TEMPO.CO, Jakarta - HUT Jakarta sudah yang ke-491, namun ada yang bertahan, meski sempat jatuh-bangun di Ibu Kota ini: perfilman. Film dan bioskop pernah berjaya pada era 1980-an. Saat itu, film remaja menjadi medium yang sangat berpengaruh dalam mencetak tren film dan mode.
Film Catatan si Boy, Lupus, atau Flashdance, adalah beberapa judul film yang cukup kuat dalam memengaruhi pergaulan remaja kala itu. Menyambut HUT Jakarta, aktris yang ngetop era 1980-an, Ria Irawan, mengingat memorinya tentang dunia film saat itu.
Menurut Ria Irawan, bioskop yang menayangkan film-film yang sedang ngehits pada era 80-an, selalu dipadati anak-anak muda. Pembeli tiket antre sampai keluar gedung. Sehingga tidak aneh saat antrean tinggal setengah lagi, loket tutup.
Untuk memanjakan penonton sekagus menangguk uang, pengusaha bioskop juga memutar film hingga dinihari, bahkan memutar fim pada siang hari. “Ada midnight show dan siang,” kata Ria kepada Tempo.
Selain bioskop yang dijadikan lokasi nongkrong anak muda era 1980-an adalah studio radio. Uniknya, bisnis radio dan film bisa dipadukan. Maka, pemutaran film pun tidak hanya diselenggarakan oleh bioskop, tetapi kerap atas inisiatif radio swasta dalam acara off-air mereka.
Radio, saat itu kerap menyelenggarakan nobar alias nonton bareng di gedung bioskop yang telah mereka sewa.
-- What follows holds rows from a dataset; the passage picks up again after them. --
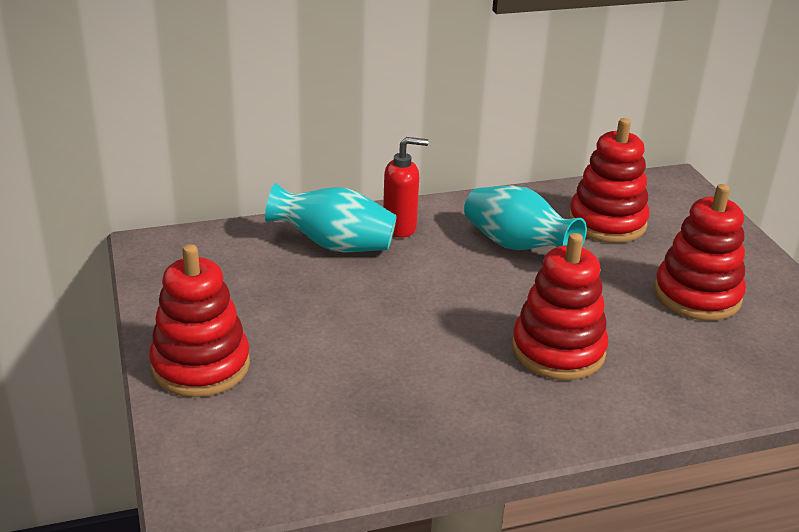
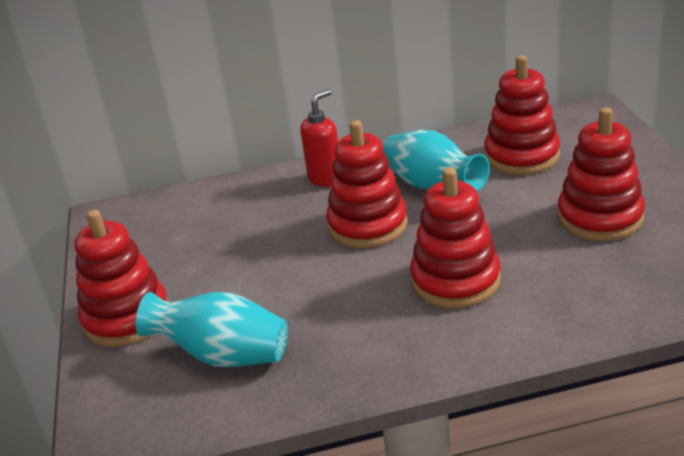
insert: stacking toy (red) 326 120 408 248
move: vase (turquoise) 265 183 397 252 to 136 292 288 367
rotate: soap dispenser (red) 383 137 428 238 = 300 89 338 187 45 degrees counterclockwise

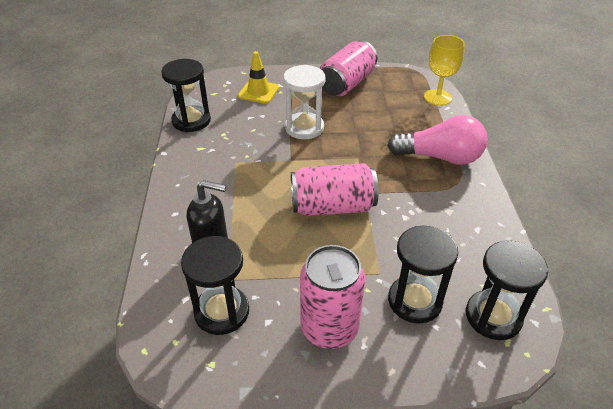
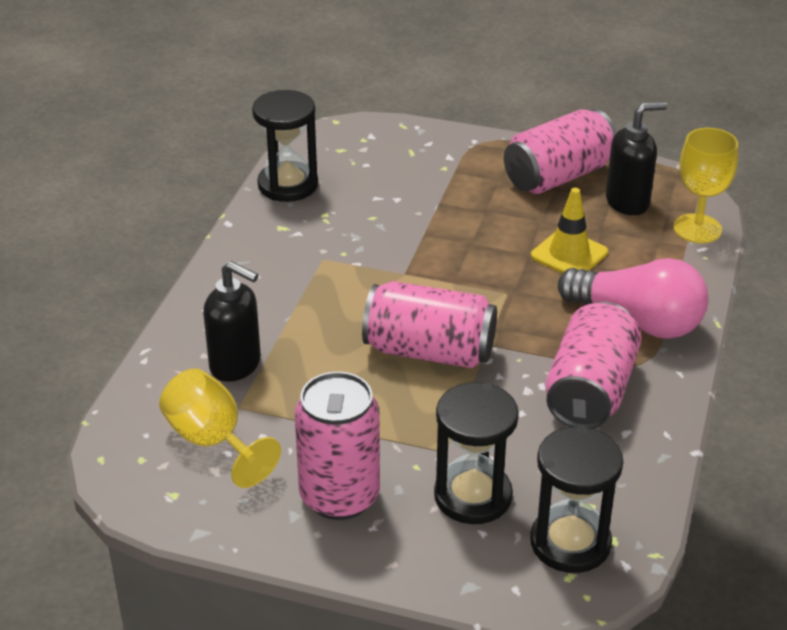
delete: hourglass (white) 283 65 326 139
insert: can (pink) 545 301 642 429; soap dispenser (black) 606 101 667 215
move: traffic cone (yellow) 238 51 279 104 to 531 188 608 274
replace: hourglass (black) 181 236 249 335 to goblet (yellow) 159 368 281 488

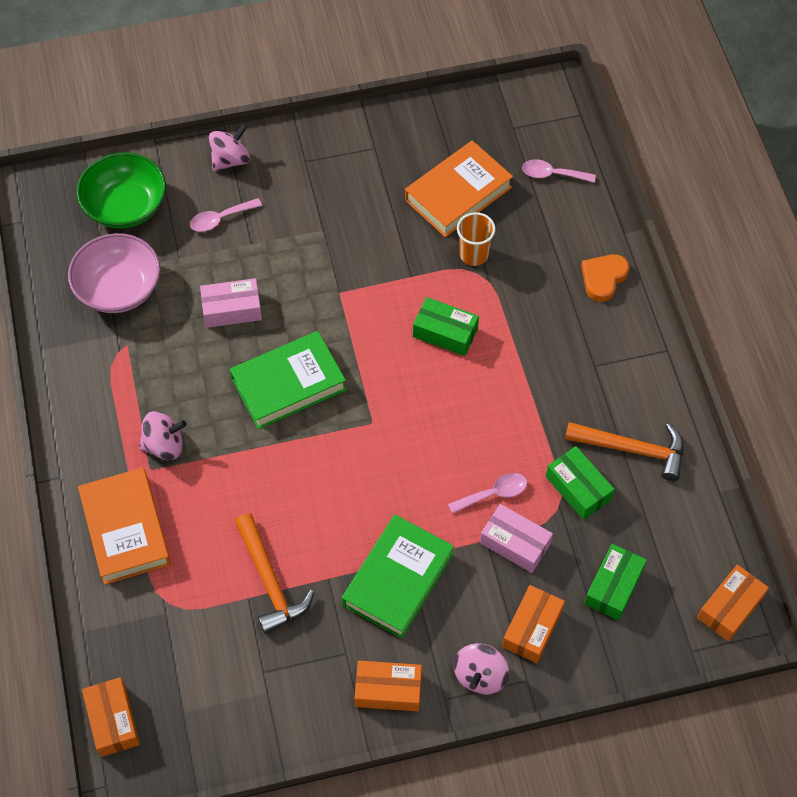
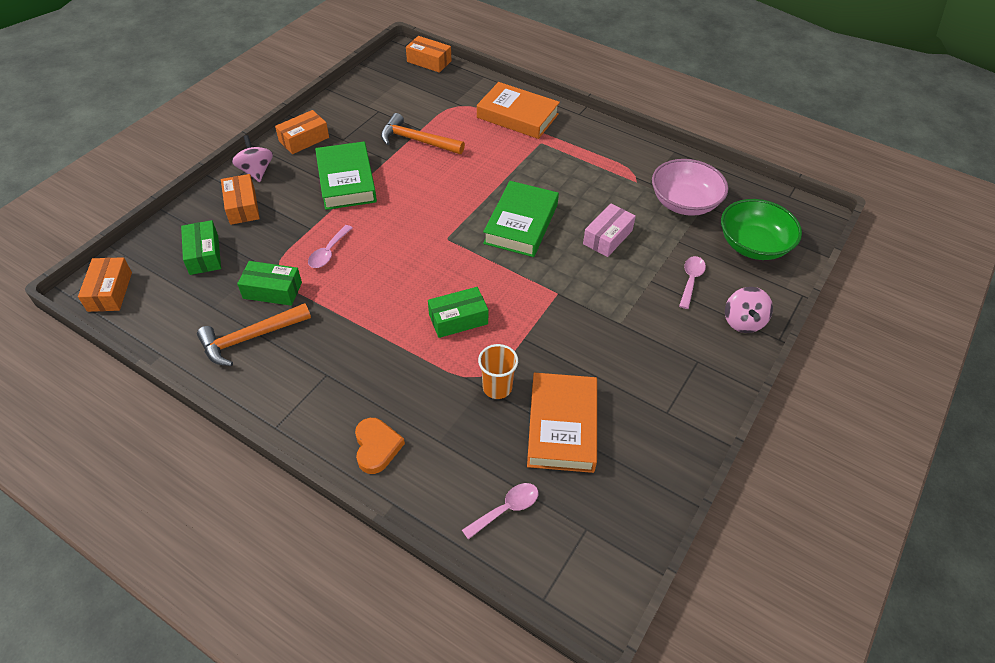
delete: spinning top (pink) 139 411 187 460; box (pink) 480 504 553 573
Salah satunya di Kartika Chandra Theatre (sekarang Hollywood XXI). Mereka sendiri pula yang menyiapkan filmnya. Biasanya film yang diputar berkaitan dengan tema remaja, seperti film breakdance, atau gaya tarian yang sangat populer saat itu.
“Madnight show, tayangan film bioskop minggu siang. Diselenggarakan biasanya oleh radio, diputernya. Film yang diputer biasanya film-film musical gitu, kayak Flashdance, dan itu bukan film-film reguler yang ditayangkan di bioskop,” kata Ria.
Ria mengenang masa-masa film bertema breakdance seperti Flashdance dan Electric Boogie banyakk digandrungi, bahkan menurutnya film ini ikut mempengaruhi pergaulan remaja tahun 1980-an.
Nyatanya, kata Ria, gaya tarian itu cukup banyak dipraktikkan oleh para model di Jakarta. Mereka berpakaian seperti layaknya para penari dalam film. Anak-anak muda kebanyakan juga banyak meniru gaya yang diperankan pemain dalam film. “Waktu itu zaman breakdance, jaman masih (pakai) leg warmer penghangat betis, padahal di Jakarta panas,” ujar Ria.
Film dalam negeri pun turut mewarnai khazanah tren anak muda kala itu, contohnya Lupus, dan Catatan si Boy. Menurut Ria kedua film ini cukup berpengaruh karena gaya masing-masing tokoh utama banyak ditiru anak muda, Lupus dengan tas panjang dan permen karet, dan yang lebih banyak ditiru anak muda Ibu Kota yaitu Boy dengan mobil BMW tipe E30, lengkap dengan tasbih di kaca spion tengah.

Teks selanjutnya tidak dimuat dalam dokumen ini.